The debate among baptists on whether women can teach/preach a mixed group is akin to ACNA debate--not because teaching is the same as ordination--but b/c both are wrestling with more fundamental questions about identity as sexed beings.
And it's my sense that THOSE foundations are radically underdeveloped, at best, & massively inaccurate, at worst. How can we answer what men & women are called to do if we don't understand image bearers embodied as male & female in the first place?
What's fascinating about the ACNA debate, I think, is the extent to which it reveals differences in folks' categories, especially degree to which larger sexuality debate is tied to defining maleness & femaleness. (STAY WITH ME... this is going to take a minute.)
While ACNA is formed in response to TEC's inclusive, folks w/in the ACNA embrace traditional, historical vision of marriage for *different* reasons. Those differences don't go away just b/c you can all agree that same-sex relationships should not be sanctioned.
How you get to a practice is just as important as everyone arriving at the same practice. And not everyone came to the decision via the same reasoning--as is the case in many other conservative spaces.
That's why we see debate in PCA over ReVoice & even dissenting *conservative* voices over the Nashville Statement. It's not about affirming heterosexual marriage or celibacy. These are fights about underlying categories of human identity, embodied sexuality, & vocation.
Back to ACNA. Here you have a group that forms in opposition to affirming LGBTQ relationships & ostensibly agrees to disagree about women's ordination, but... they can't. And they can't b/c for some, these were never separate Qs.
Obviously, sexuality & gender intersect & it's hard to discuss one w/out touching on the other.
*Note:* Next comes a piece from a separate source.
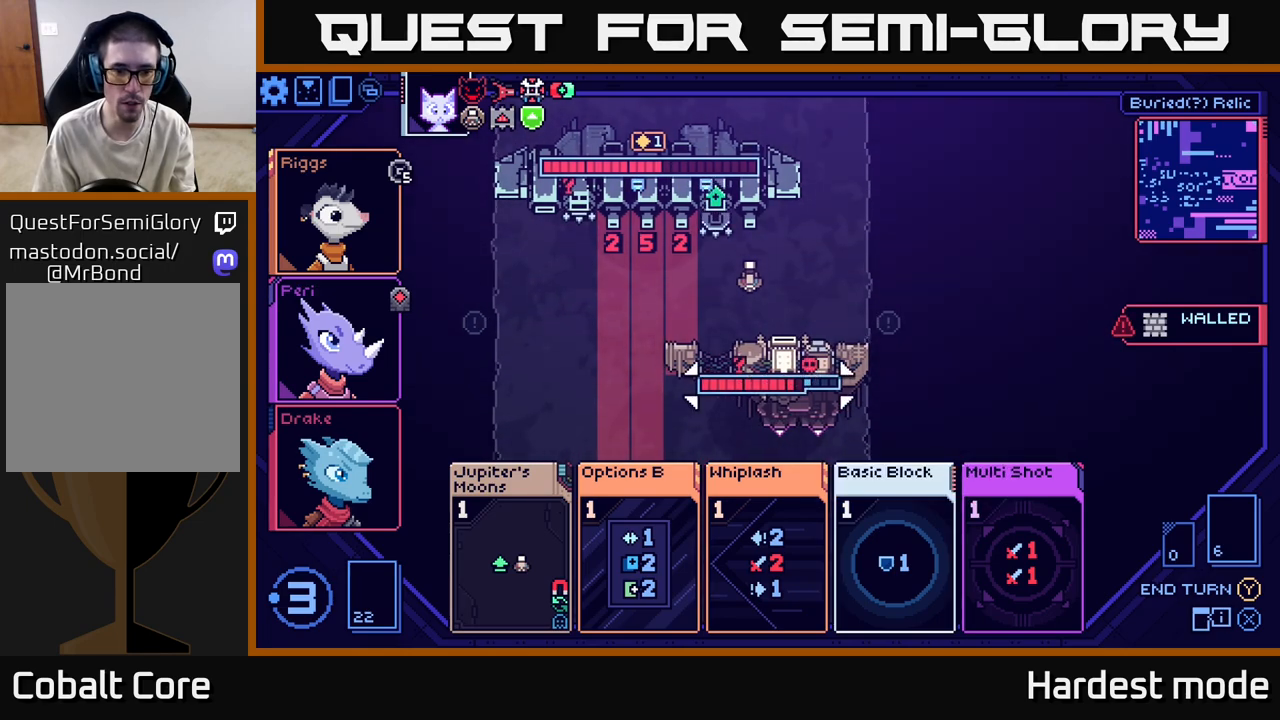
{"buttons": [], "left_stick": "center", "right_stick": "center", "events": [[50, "left_stick", "center"], [233, "left_stick", "left"], [383, "left_stick", "center"]]}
But what I think might be clouding all these debates is the degree to which we rely on sexuality to *define* maleness & femaleness.
If the sexual dynamic btwn men & women is the primary way you understand what it means to be male & female, then you will naturally affirm heterosexuality--not simply as a social good--but as part of *personal* identity.
IOW, the dynamic btwn men & women, the ways in which they (dare I say) "complement" each other, the ways one is not like the other, becomes *the* basis for understanding male & female vocation in the world.
What would help clarify all of these debates, I believe, is a an understanding of sexed humanity that does not position another human being (even in opposition) as primary source of identity & calling. We need to set the foundations right.
We need to understand the degree to which we have built our definitions of what it means to be male & female on "husband" & "wife" rather than "son" & "daughter" of God.
IOW, when we think of ourselves as male & female in the world, we must understand that we are neighboring or parallel sexes--both emerging from the same Father. We are male & female offspring, brothers & sisters, w/ similar traits & characteristics b/c we share the same Father.
We are not the same. Our embodied vocations call us to different things. But my womanhood is not fulfilled by becoming unlike a man, by understanding myself in opposition to my brothers. My womanhood is fulfilled by growing up into Christ in my sexed humanity.
What's that mean for women's ordination in the ACNA? Or the debate in PCA? Or in the SBC?

Simply this: Deeper Qs of human identity, embodied life, & vocation are obscuring the Qs of practice. Those categories must be resolved first. If they aren't, lasting peace is impossible.